The Council also agreed on a general approach regarding the Commission's proposal to revise the rules on the posting of workers.
The political agreement on the posting of workers confirms the Commission's key principle of equal pay for equal work at the same place, setting out that posted workers will generally benefit from the same rules governing pay and working conditions as local workers.
Last week's agreement in the European Parliament's Employment Committee and today's agreement in the Council confirm the strong political commitment from all actors to make our internal labour market fairer and its rules easier to enforce.
A first outline of the Pillar of Social Rights was presented on 8 March 2016, followed by a broad consultation of Member States, EU institutions, social partners, civil society and citizens.

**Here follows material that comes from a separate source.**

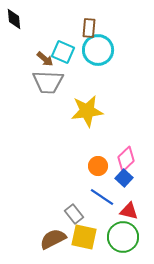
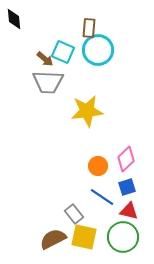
blue square: moved 3 px right, 9 px down; rotated 30 degrees clockwise
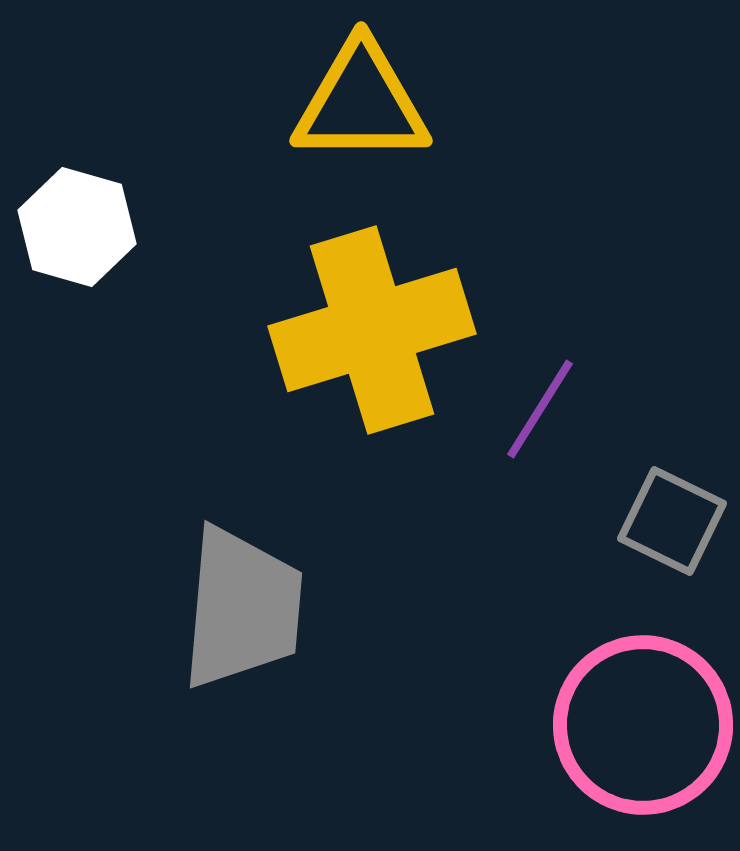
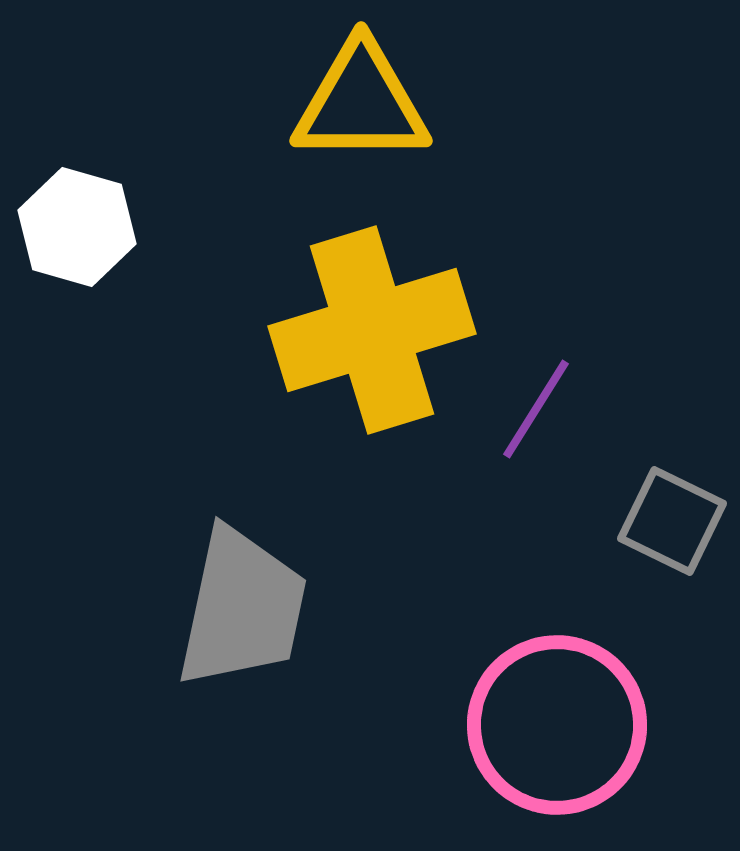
purple line: moved 4 px left
gray trapezoid: rotated 7 degrees clockwise
pink circle: moved 86 px left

On 26 April 2017 the Commission presented a final text, which contains 20 principles and rights to support fair and well-functioning labour markets and welfare systems, serving as a compass for a renewed process of convergence towards better working and living conditions among EU Member States.
The Commission put forward a formal proposal to amend the 1996 Posted Workers Directive on 8 March 2016. It complements the 2014 Enforcement Directive on Posted Workers, which introduces new instruments to fight fraud and abuse and to improve administrative cooperation between national authorities in charge of posting.
In 2018 the Commission will launch a European Labour Authority with the aim of strengthening cooperation between labour market authorities at all levels and better manage cross-border situations.
The Commission will also propose other initiatives in support of fair mobility, including a European Social Security Number, to make social security rights more visible and (digitally) accessible.